How to validate user login on every page only with cookies

[thegweb]

Is there any way out to check if user is logged in before user is allowed to see page content but only using cookies, no session no mysql.

I am using text file to read username and password and if it matches then set cookie name "loggedin" and welcome the user. I am using login form on the same page and posting to itself, ex form on index page and posting on index page as well. 

 

How can I confirm on every other page if user is logged in using same cookie?

 

Thanks

[Jacques1]

First of all: Why do you have those weird limitations? Is that a requirement or a decision on your part?

 

I understand that you cannot or don't want to install a full-blown database system like MySQL, but there's still SQLite. That's also a single file, but it's much more convenient and reliable than messing with friggin' txt files. And why on earth can't you use sessions? That's one of the core functionalities of PHP.

 

Secondly: What exactly is this for? Is this just a fun application where any user may take over any account, or does the code actually have to be secure?

 

If you need security, things will get complicated, because you obviously need to prevent users from manipulating the cookies. This is possible with cryptography (or more specifically: a message authentication code), but that will take a lot more work and knowledge than simply using PHP sessions.

[thegweb]

Hi,

 

I know database will make it alot easier and thiis not my decision.
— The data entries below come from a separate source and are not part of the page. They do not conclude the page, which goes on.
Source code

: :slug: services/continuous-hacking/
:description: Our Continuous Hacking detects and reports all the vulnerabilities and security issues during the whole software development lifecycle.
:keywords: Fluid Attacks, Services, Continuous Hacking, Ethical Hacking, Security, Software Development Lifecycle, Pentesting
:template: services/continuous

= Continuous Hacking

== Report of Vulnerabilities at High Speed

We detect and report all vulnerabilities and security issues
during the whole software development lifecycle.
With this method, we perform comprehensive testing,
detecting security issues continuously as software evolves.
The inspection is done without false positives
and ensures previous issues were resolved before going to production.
I am working on a school project and this is my very first project and all these restrictions are project requirements. 

I hope to get some help here as it has been driving me crazy to figure out all this based on text files and not using sessions. I googled alot but no help.

 

Thats why I was here in a hope to get some help.

[Jacques1]

You haven't answered the second question: Is it OK if anybody can take over any account? If it is, then simply put the user ID into a cookie and use it to identify the current visitor.

 

Of course this is incredibly stupid, because anybody can manipulate their cookies and claim that they're logged in. But given the stupid requirements, this approach seems to be appropriate.

[ginerjm]

1 - create your text file and store it outside of your web-accessible tree for security purposes.

2 - create a small php script that contains a function that has two arguments - user and password.

3 - in this function open the text file and start a loop on it to read the lines one at a time. 

4 - match the user and password argument against the contents of the current line you just read.  If it matches, set the cookie and return true from the function

5 - if it doesn't match, read the next line from the text file and repeat step 4

6 - if you reach the end of the file and exit the loop, return false.

[thegweb]

Thanks for your help.

 

Being a student and working on a project, we cant say no to our instructor, it will then affect grades. 

For the second question: This project is just a class assignment and we are not told to really worry about the secure sessions. Though this is stupid to work in an appropriate way but assignment is assignment.

I appreciate your help. 

 

I saved cookie in different file to check if it is set then good otherwise redirect to main page for login without any error message. 

 

Thanks again, 

[scootstah]

This a perfect example of why I tell people not to waste their money on programming degrees.